What I'd do is to implement support of symlinks in archives, but with checks that symlinks aren't pointing outside of the working directory.

nebhale commented 3 weeks ago

@Zebradil exactly the problem (it's the symlinks inside the archive). The one point I'd make is that I'd recommend hewing close to how tar handles this, which for better or worse, doesn't police that the symlinks all point to files within the archive itself. I'm completely sympathetic to your desire and the security implications around this, but I think most users will expect POSIX-tar-compatible behavior.

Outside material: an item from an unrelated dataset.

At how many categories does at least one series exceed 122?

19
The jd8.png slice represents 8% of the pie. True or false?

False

joaopapereira commented 3 weeks ago

Sorry, I completely misread what you said. I do share @Zebradil concerns about symlinks to outside folders. Trying to remember where we made a similar change and we did in fact fail if you tried to unpack a tar that pointed to an outside folder. I'm not sure if it was in vendir or somewhere in kapp-controller. Also, understand what you mean by we should expect the same behavior as in POSIX tar. Personally, I would be more comfortable if we did ensure that we only use "internal" links and not extract "external" links but not error out. Suppose this is something that people really want maybe we can add a flag that will remove this restriction.

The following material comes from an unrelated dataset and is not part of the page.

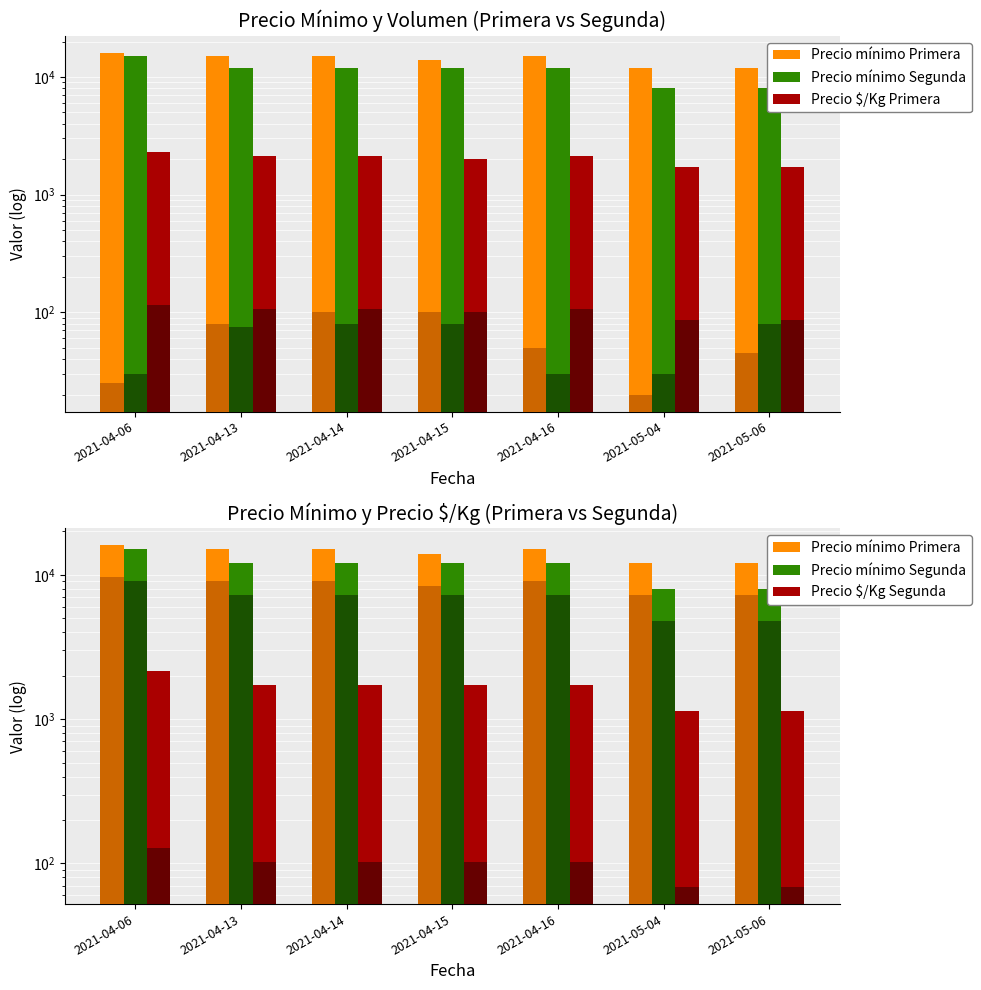

What is the average value of the Precio mínimo Segunda series?

11286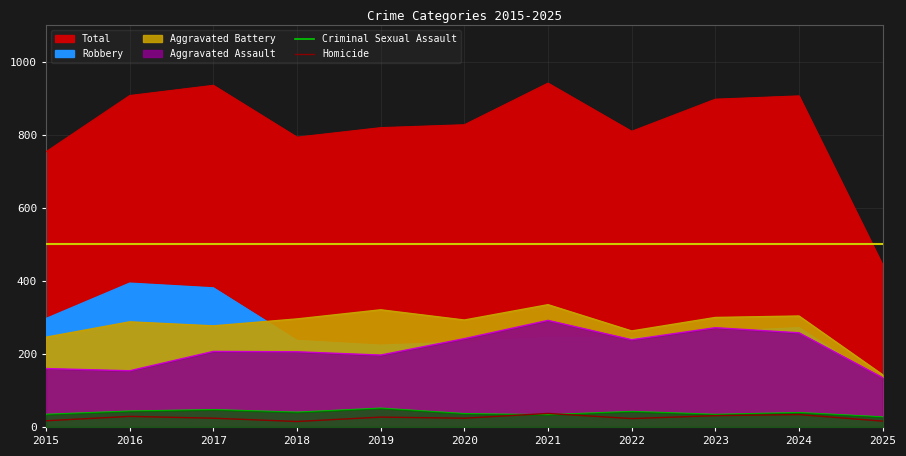

At which category does Criminal Sexual Assault reach its first local peak?

2017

nebhale commented 3 weeks ago

My opinions are very weak since my current problem is solved by your more conservative case.

joaopapereira commented 2 weeks ago

Cool, So let us implement some guardrails here for now and we will see in the future if someone need the extra feature. For this story the acceptance criteria would be something like:

Given I have the following vendir configuration

apiVersion: vendir.k14s.io/v1alpha1
kind: Config
directories:
- path: vendor
  contents:
  - path: .
    githubRelease:
      slug: ollama/ollama
      latest: true
      disableAutoChecksumValidation: true
      assetNames:
      - ollama-linux-amd64.tgz
      unpackArchive:
        path: ollama-linux-amd64.tgz

When I execute vendir sync Then the release will get downloaded and extracted to disk

Given I have a github release that contains a tar archive And that archive contains a symlink to an outside folder of the archive When I execute vendir sync Then the release will get downloaded and extracted to disk And the symlink is not extracted And I see the message Symlink <name of symlink> was not extracted because it was linking to the outside of the archive <path pointing to>

I will mark this issue as accepted and ready to be implemented. @nebhale how much would you say this is currently impacting you? I'm trying to understand how high this should be in the priority queue.

Also open to review PR if anyone in the community is interested in fixing this issue.

nebhale commented 2 weeks ago

I have a work around so not highest priority, but we'd like to see it in the next couple of months.